I even had a teacher tell me I will grow up to be a waste of space and be like everyone else around me.
Feeling responsible
When I was 17 I did pass my driving test. Little did I know that this then meant I was my mum’s taxi to and back from the pub.
Getting that call from the landlord to beg me to come get my mum as she was causing arguments and fights. I dreaded that drive but I also felt it was my responsibility somehow.
Every one of my mum’s partners over the years were also alcoholics and this just fuelled her addiction. The fights, the drama, and amounts of times the police were called was just too much!!
I used to dream and pray for more and a better life. We even convinced Social Services we were okay and being looked after more than once!
I left home at 19 knowing I just had to get out! I didn’t want to prove my old teacher right and I knew I would end up like the rest if I stayed.
Promises to stop
Over the years my mums drinking got so bad she was admitted to hospital a few times. Going in to see her laid up and begging her to stop drinking. She made the promises to stop every time, then within weeks she was back to her old ways.
She even went to the lengths to try and hide it by filling up Lucozade bottles with alcohol instead. Hiding the bottles when we went around her house and trying to convince us she had reduced her drinking.
The worst she got was being in hospital for weeks. The doctors even told her if she doesn’t stop she will die.
You’d think this was the wake-up call she needed, maybe not for just us but she now had grandkids that adored her! Nope. Back to the drinking again.
She would rather drink than eat
The next few years were a huge struggle and a strain with her health. She was even signed off work because of how ill she was.
This lack of anything to do during her days just made turning to drink from 8am when she woke till she eventually passed out on the sofa the normal.
She would often ask me to lend her money which I knew I’d never get back, I didn’t care about that. What did hurt was knowing it was for alcohol.
She would rather have the drink than any food!
Who I am today
Last year December 2024, a week or so before Xmas she was ill and we knew it was bad. She couldn’t even get out of bed. I told her I would pop around that weekend with my son to see her. I didn’t go.

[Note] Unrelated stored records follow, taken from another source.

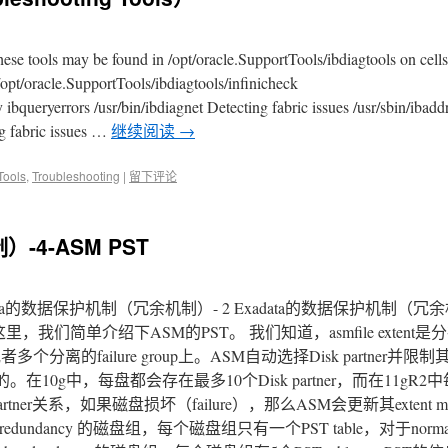
se tools may be found in /opt/oracle.SupportTools/ibdiagtools on cells
/opt/oracle.SupportTools/ibdiagtools/infinicheck
 ibqueryerrors /usr/bin/ibdiagnet Detecting fabric issues /usr/sbin/iba
ng fabric issues …
继续阅读
→
Tools
,
Troubleshooting
|
留下评论
-4-ASM PST
data的数据保护机制（冗余机制）- 2 Exadata的数据保护机制（冗余机
，这里，我们简单介绍下ASM的PST。 我们知道，asmfile exten
个或者多个分离的failure group上。ASM自动选择Disk partner并
part”控制的。在10g中，每盘都会存在最多10个Disk partner，而在11g
artner关系，如果磁盘损坏（failure），那么ASM会更新其extent
edundancy 的磁盘组，每个磁盘组只有一个PST table，对于normal r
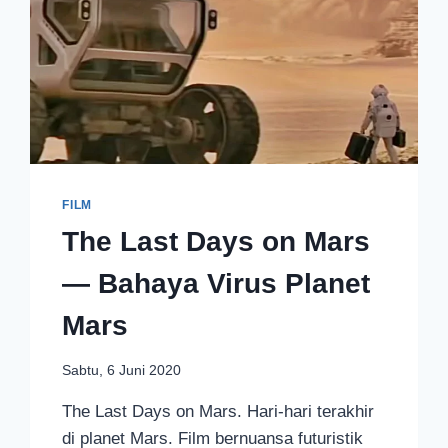
FILM
The Last Days on Mars
— Bahaya Virus Planet
Mars
Sabtu, 6 Juni 2020
The Last Days on Mars. Hari-hari terakhir
di planet Mars. Film bernuansa futuristik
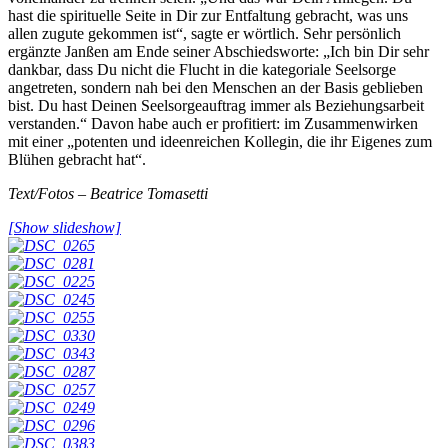
hast die spirituelle Seite in Dir zur Entfaltung gebracht, was uns
allen zugute gekommen ist“, sagte er wörtlich. Sehr persönlich
ergänzte Janßen am Ende seiner Abschiedsworte: „Ich bin Dir sehr
dankbar, dass Du nicht die Flucht in die kategoriale Seelsorge
angetreten, sondern nah bei den Menschen an der Basis geblieben
bist. Du hast Deinen Seelsorgeauftrag immer als Beziehungsarbeit
verstanden.“ Davon habe auch er profitiert: im Zusammenwirken
mit einer „potenten und ideenreichen Kollegin, die ihr Eigenes zum
Blühen gebracht hat“.
Text/Fotos – Beatrice Tomasetti
[Show slideshow]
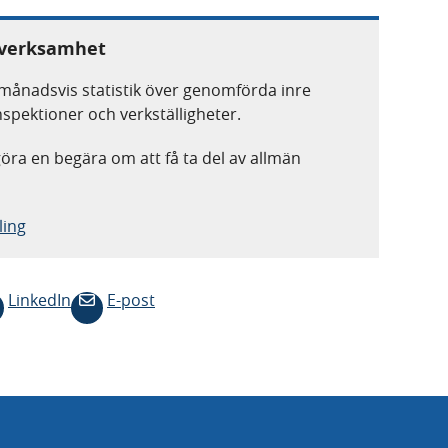
s verksamhet
ånadsvis statistik över genomförda inre
nspektioner och verkställigheter.
 göra en begära om att få ta del av allmän
ling
LinkedIn
E-post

Tuesday morning after that weekend I got that dreaded call!! The one I knew would come sooner rather than later.
She had passed away. She was admitted to hospital the day before and didn’t tell us, she didn’t want us to worry. She was only 58.

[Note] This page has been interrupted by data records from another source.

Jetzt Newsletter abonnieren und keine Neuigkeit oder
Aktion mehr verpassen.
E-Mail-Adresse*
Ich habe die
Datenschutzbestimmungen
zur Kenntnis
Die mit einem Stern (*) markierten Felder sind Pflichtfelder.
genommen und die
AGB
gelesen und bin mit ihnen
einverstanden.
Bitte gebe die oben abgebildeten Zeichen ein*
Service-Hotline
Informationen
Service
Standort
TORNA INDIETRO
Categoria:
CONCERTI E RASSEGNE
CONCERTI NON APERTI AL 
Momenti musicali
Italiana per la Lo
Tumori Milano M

Now, as much as my childhood was rough at times and with the battle to survive at times, I now believe this made me who I am today.
I know what it feels like to have nothing! Living from day to day! I didn’t want that any more.

Making my mum proud
As much as my mum had her own issues, I had a choice to make in my early 20s. Carry on and end up the same as everyone else I grew up with or take control and do something with my life!
I always had this sense of wanting to make my mum proud. To show her I could do more and she was always the first person I told when I did anything that may make her proud of me.
It was almost like bragging that I am not turning out like her.
For me I used the frustration and anger inside to change and make something of my life. As silly as it may sound I couldn’t bear to scatter her ashes.
I have them in the scatter tube next to my laptop on my desk at home as a constant reminder to make her proud. To do better and work harder!
Learning the hard way
I no longer drink and if I do its maybe once or twice a year for a celebration. I hate the thought of being out of control and letting alcohol control me.
I learned the hard way that we always have choices! I was at the crossroads and you either take the right path or the wrong one. I did not want to follow in her shoes! I did not want to become my parent!
I will always remember my mum for the love and support she did give me! The bad memories just now seem to have been pushed aside.
She was by far not always perfect, but she was still my mum.